Sunday, July 12, 2020

Poison

12/07/2020 -  Poem a Day Compilation



It was May, 2004

And I stood outside the Enmore

Taking in the lights of Newtown

Waiting for the doors to open.



You’d bought the tickets so long ago

When we were better together

So, tell me why I was there

Waiting for you to arrive.



You were always late.

It was one of my pet peeves.

And you knew it annoyed me

More than almost anything.



You loved that band and would say

“Every rose has its thorn”

Whenever I brought it up

But you were more thorn than rose.



This night out was the last gasp,

The last nail in the coffin perhaps,

Of a relationship that was already dead

But just hadn’t realised it yet.



Life loves a tragedy, I suppose,

And we were absolute proof of it,

Two big personalities on a collision course

Destined to burn up worlds in our wake.



That night was supposed to give us

Something to believe in –

A shared past to cling on to

And rekindle what we had.



But there was nothing left to salvage

From this car crash of a relationship,

And standing in that line I knew

That this would be a last hurrah.



You used to call me your fallen angel.

I was really a bird whose wings you’d clipped,

Wanting desperately to be uncaged,

Set free in the big wide world.



Looking back, I can see tight you clung

To the idea that I was this perfect girlfriend

Who made you look good by extension

But in reality we ripped each other apart.

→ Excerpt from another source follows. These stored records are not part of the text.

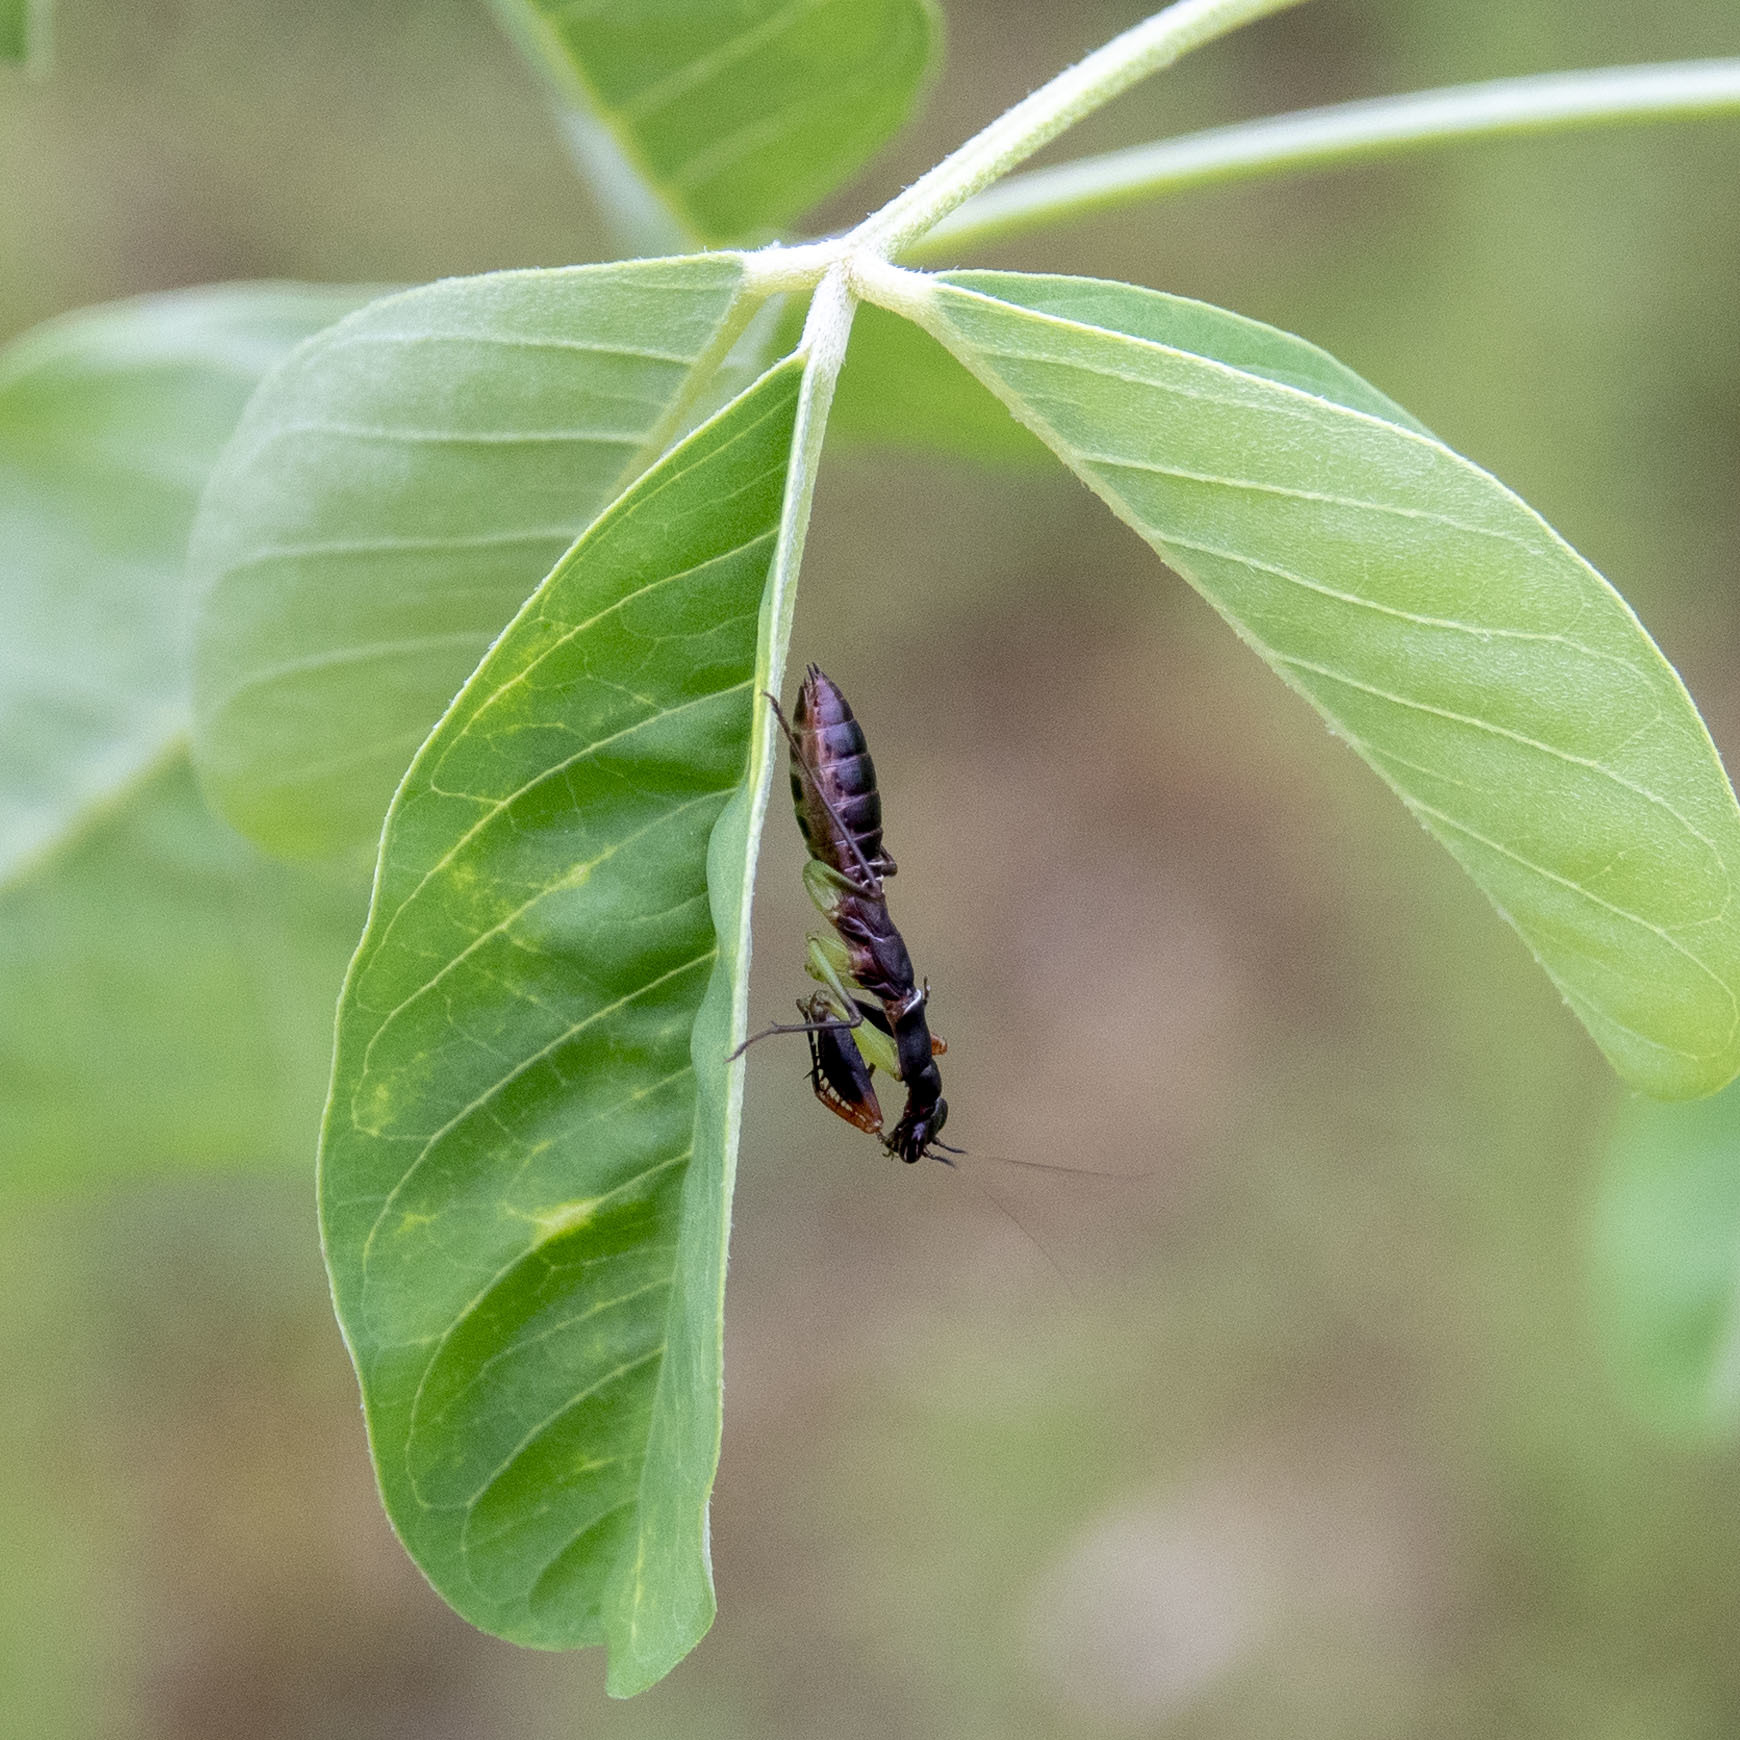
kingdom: Animalia
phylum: Arthropoda
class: Insecta
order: Mantodea
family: Hymenopodidae
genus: Odontomantis
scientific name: Odontomantis planiceps
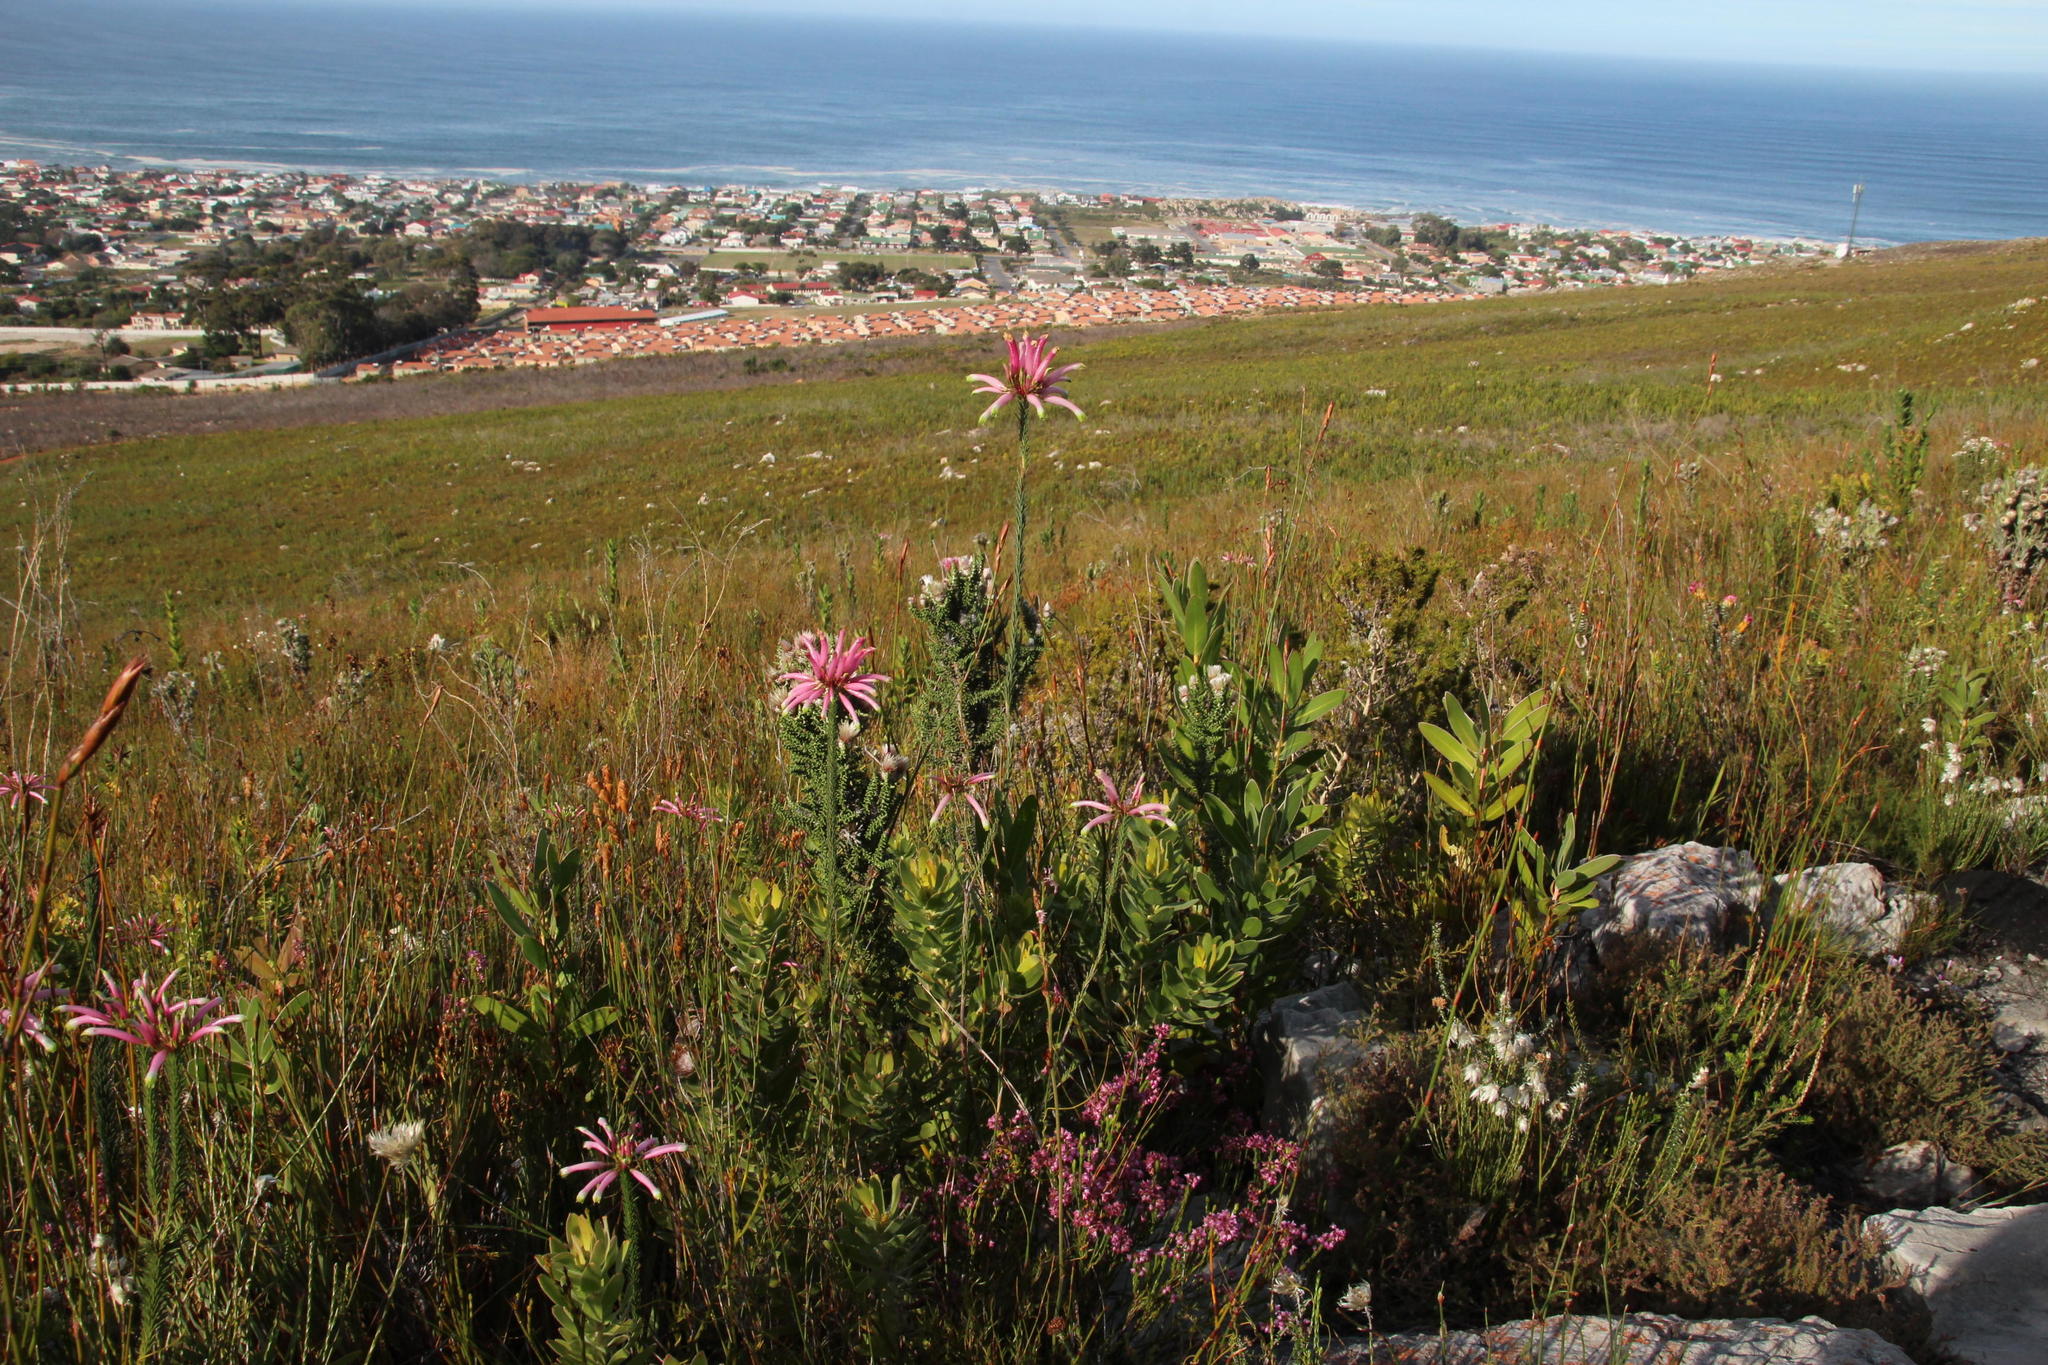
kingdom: Plantae
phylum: Tracheophyta
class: Magnoliopsida
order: Ericales
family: Ericaceae
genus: Erica
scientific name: Erica fascicularis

Life goes on, even when our hearts break,

Because we know what we deserve,

Even when that realisation hurts,

And being second best is not it.



I’ve lived so much more since that night

Without you holding me back

Or telling me it wasn’t worth my time

And making me afraid to try,



Now I ride the wind wherever it takes me –

I’ve seen the world without you,

And met the most interesting people,

All because I found myself in losing you.



You lived in your little bubble

And it was suffocating me

You said if I loved you, I’d stay

And maybe you were right.



I won’t forget you,

You were my biggest mistake,

But one I needed to make to grow

And find out who I was inside.



On that cool autumn night

Way back, over a decade ago,

I found out you were my poison

And I walked through those doors alone.